But though I was, in most respects, an average Joe, as ordinary as a doughnut, there was a time there when I was, in my own small part of the world, and in my own small way, as popular as Michael Jackson, as hunted as the finback whale. For I did have one small attribute that made me special. One rare quality that made me stand out among my peers like a scarlet ibis in a flock of penguins. "And what was that, Mike?" I hear you ask. Did I possess artistic genius? Intellectual brilliance? The character and personality of a Mother Teresa? Had I inherited forty million dollars and a suit once worn by Elvis Presley? Won the lottery? Discovered the Fountain of Youth or a cure for cancer or the meaning of life?

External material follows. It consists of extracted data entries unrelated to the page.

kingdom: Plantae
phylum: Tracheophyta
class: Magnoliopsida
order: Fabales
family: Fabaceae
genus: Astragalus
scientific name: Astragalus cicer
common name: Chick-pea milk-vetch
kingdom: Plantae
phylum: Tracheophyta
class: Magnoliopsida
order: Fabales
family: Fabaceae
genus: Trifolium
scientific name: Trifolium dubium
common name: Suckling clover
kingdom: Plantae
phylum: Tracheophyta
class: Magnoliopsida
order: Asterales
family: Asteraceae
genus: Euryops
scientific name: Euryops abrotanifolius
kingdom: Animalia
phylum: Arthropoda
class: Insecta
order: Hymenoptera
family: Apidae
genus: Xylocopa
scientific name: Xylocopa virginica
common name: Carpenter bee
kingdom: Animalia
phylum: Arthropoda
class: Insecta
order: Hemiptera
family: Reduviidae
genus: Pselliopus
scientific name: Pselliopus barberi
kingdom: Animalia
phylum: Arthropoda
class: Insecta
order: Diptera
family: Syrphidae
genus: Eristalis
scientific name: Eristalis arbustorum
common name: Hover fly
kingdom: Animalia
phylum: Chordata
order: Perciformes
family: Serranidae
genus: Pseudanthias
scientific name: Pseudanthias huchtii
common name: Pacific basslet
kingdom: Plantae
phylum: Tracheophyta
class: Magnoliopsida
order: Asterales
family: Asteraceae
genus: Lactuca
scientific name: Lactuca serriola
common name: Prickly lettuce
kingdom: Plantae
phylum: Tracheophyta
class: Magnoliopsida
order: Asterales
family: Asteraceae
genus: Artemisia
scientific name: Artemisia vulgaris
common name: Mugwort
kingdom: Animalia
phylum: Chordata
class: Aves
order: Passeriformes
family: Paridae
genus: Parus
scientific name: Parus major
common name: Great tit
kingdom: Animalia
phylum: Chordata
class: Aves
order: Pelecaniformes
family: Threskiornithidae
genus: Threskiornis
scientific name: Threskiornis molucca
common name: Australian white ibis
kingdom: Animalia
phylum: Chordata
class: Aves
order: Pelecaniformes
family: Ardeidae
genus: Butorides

The answer is: no. None of the above.
The answer to the question "What was it that set you apart from other metropolitan men of similar education and socioethic background and gave you a notoriety and appeal usually reserved for rock stars or serial killers?" is: I was single.
As of the summer of 1986, some stockbroker in the Village and I were the only two fully operational, healthy, solvent, heterosexual males within, say, a seventy-mile radius of New York City whose sell-by date had not yet expired, who had no severe bad habits (like a tendency to violence or a toxic dependency), and who were not married, about to be married, or as good as married. And because of that one simple - and in most societies unnotable - fact, in the years that have followed 1986 as surely as the honeymoon the wedding, my entire life has been turned around and upside down.